1-to-1 with `categories`.
+ `category_colors` (sequence of `(R,G,B)`): R,G,B colors for different categories.

For data that is split into train/val/test splits, each split should be registered as a different dataset.

Below is an example for registering with training, validation, and testing splits. Segmentations for this data have 4 classes (in order): dog, human, cat, tree.
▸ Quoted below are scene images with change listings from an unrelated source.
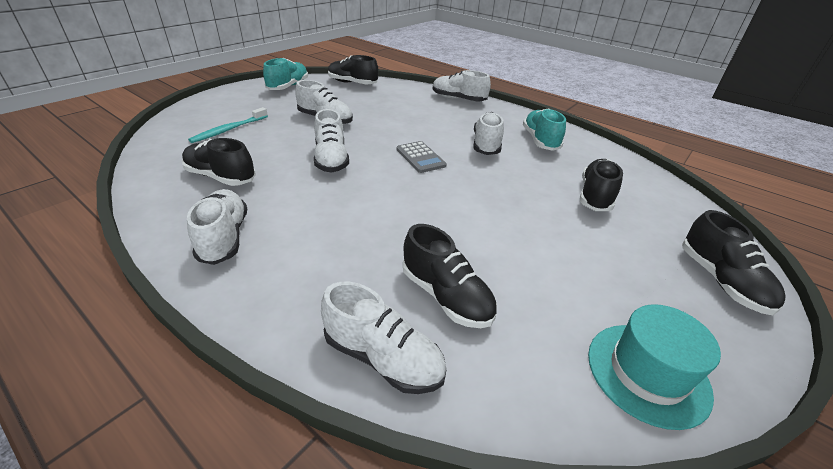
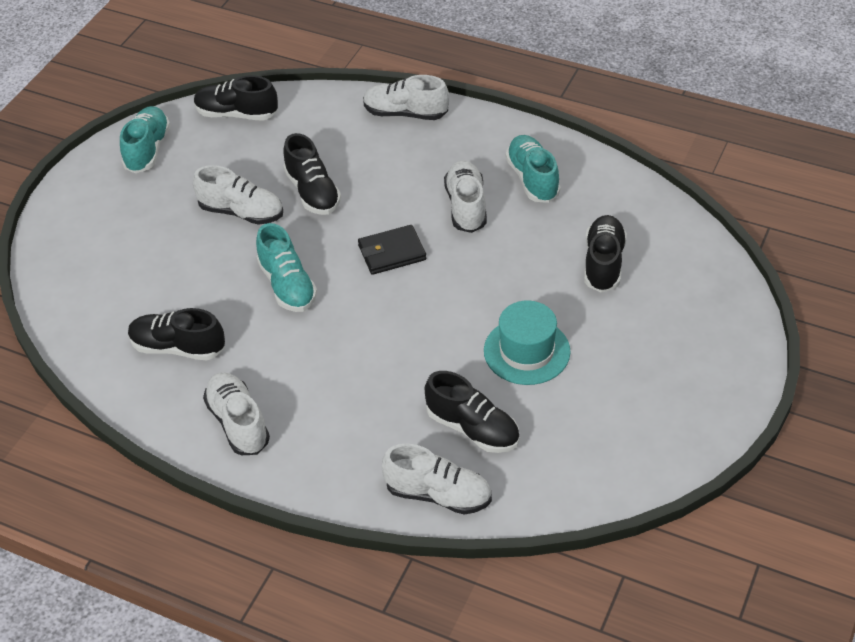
camera: 10 degrees left, 10 degrees up
(229, 130) = (130, 266): turquoise toothbrush -> none
(331, 159) = (287, 285): white shoe -> turquoise shoe
(420, 157) = (392, 253): grey calculator -> black wallet
(647, 373) = (645, 452): turquoise hat -> turquoise hat (527, 351)
(721, 281) = (719, 346): black shoe -> black shoe (312, 192)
We also want to collate the `dog` and `cat` categories into a new category `pet`.

```python
from medsegpy.data import MetadataCatalog
category_info = [
    {"id": 0, "name": "dog"},
    {"id": 1, "name": "human"},
    {"id": 2, "name": "cat"},
    {"id": 3, "name": "tree"},
    {"id": (0,2), "name": "pet"},  # collate "dog" & "cat" into "pet"
]
datasets_to_path = {
    "my_dataset_train": "/path/to/train/split",
    "my_dataset_val": "/path/to/val/split",
    "my_dataset_test": "/path/to/test/split",
}

for dataset_name, scan_root in datasets_to_path.items():
    MetadataCatalog.get(dataset_name).set(
        scan_root=scan_root,
        category_ids=[x["id"] for x in category_info],
        categories=[x["name"] for x in category_info],
        category_id_to_contiguous_id={
            x["id"]: idx for idx, x in enumerate(OAI_CATEGORIES)
        },
        evaluator_type="SemSegEvaluator",
    )
```

### Update the Config for New Datasets

Once you've registered the dataset, you can use the name of the dataset (e.g., "my_dataset" in
example above) in `{TRAIN,VAL,TEST}_DATASET`.